## Tasks to complete:
**A)** Name every city that the article on COVID-19 and US schools lists as closing classrooms or abandoning plans for in-person classes later in the school year.
**B)** Using the article on COVID-19 and US schools, answer each question briefly:
(i) In which county and state does Scott Hanback serve as schools superintendent?
(ii) Until when will his school system use remote learning?
(iii) Which city may be the next to close classrooms?

Source document: Begin

With COVID-19 surging, US schools suspend in-person education
With COVID-19 cases and hospitalisations in the state spiking to record levels, bus drivers and teachers in quarantine, students getting sick and the holidays looming, Schools Superintendent Scott Hanback in Tippecanoe County, Indiana, made a tough decision this week.
The school system, he decreed, would switch to remote learning until after Thanksgiving.
It seemed like the only safe way to proceed after the myriad disruptions caused by the surging coronavirus.
’’It has been very, very difficult,” Hanback said, adding that he has been doing ‘’a lot of prayer, rest and trying to just take care of my mental health and physical health just so I can stay sharp.’’
Facing equally grim conditions, school systems around the US and abroad are taking similarly tough action.
Boston, Detroit, Indianapolis, and Philadelphia are among those that are closing classrooms or abandoning plans to offer in-person classes later in the school year, and New York City may be next.
Such decisions are complicated by a host of conflicting concerns — namely, safety versus the potential educational and economic damage from schooling children at home, in front of computers, under their parents’ supervision.
Virus transmission does not appear to be rampant within schools themselves.

Source document: End
Supplied information: Begin

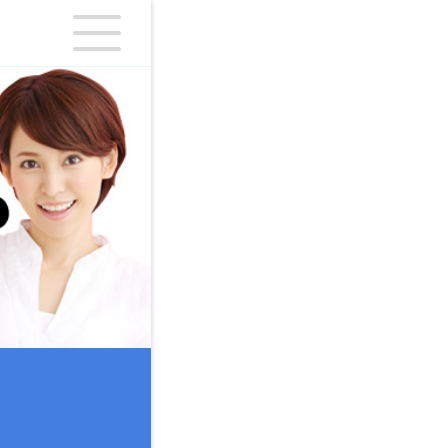
シングワン
る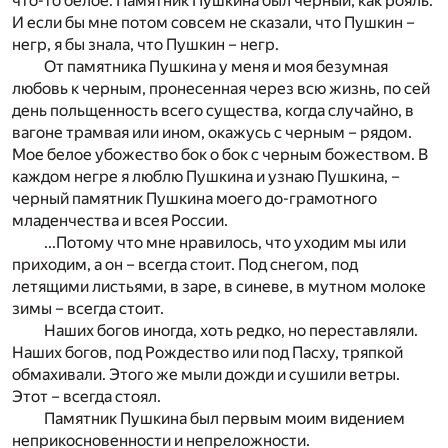
что-то белое. Памятник Пушкина был черный, как рояль.
И если бы мне потом совсем не сказали, что Пушкин –
негр, я бы знала, что Пушкин – негр.
От памятника Пушкина у меня и моя безумная
любовь к черным, пронесенная через всю жизнь, по сей
день польщенность всего существа, когда случайно, в
вагоне трамвая или ином, окажусь с черным – рядом.
Мое белое убожество бок о бок с черным божеством. В
каждом негре я люблю Пушкина и узнаю Пушкина, –
черный памятник Пушкина моего до-грамотного
младенчества и всея России.
...Потому что мне нравилось, что уходим мы или
приходим, а он – всегда стоит. Под снегом, под
летящими листьями, в заре, в синеве, в мутном молоке
зимы – всегда стоит.
Наших богов иногда, хоть редко, но переставляли.
Наших богов, под Рождество или под Пасху, тряпкой
обмахивали. Этого же мыли дожди и сушили ветры.
Этот – всегда стоял.
Памятник Пушкина был первым моим видением
неприкосновенности и непреложности.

Supplied information: End

## Answers by item:
**A)** Boston, Detroit, Indianapolis, Philadelphia

**B)**
(i) Tippecanoe County, Indiana
(ii) Until after Thanksgiving
(iii) New York City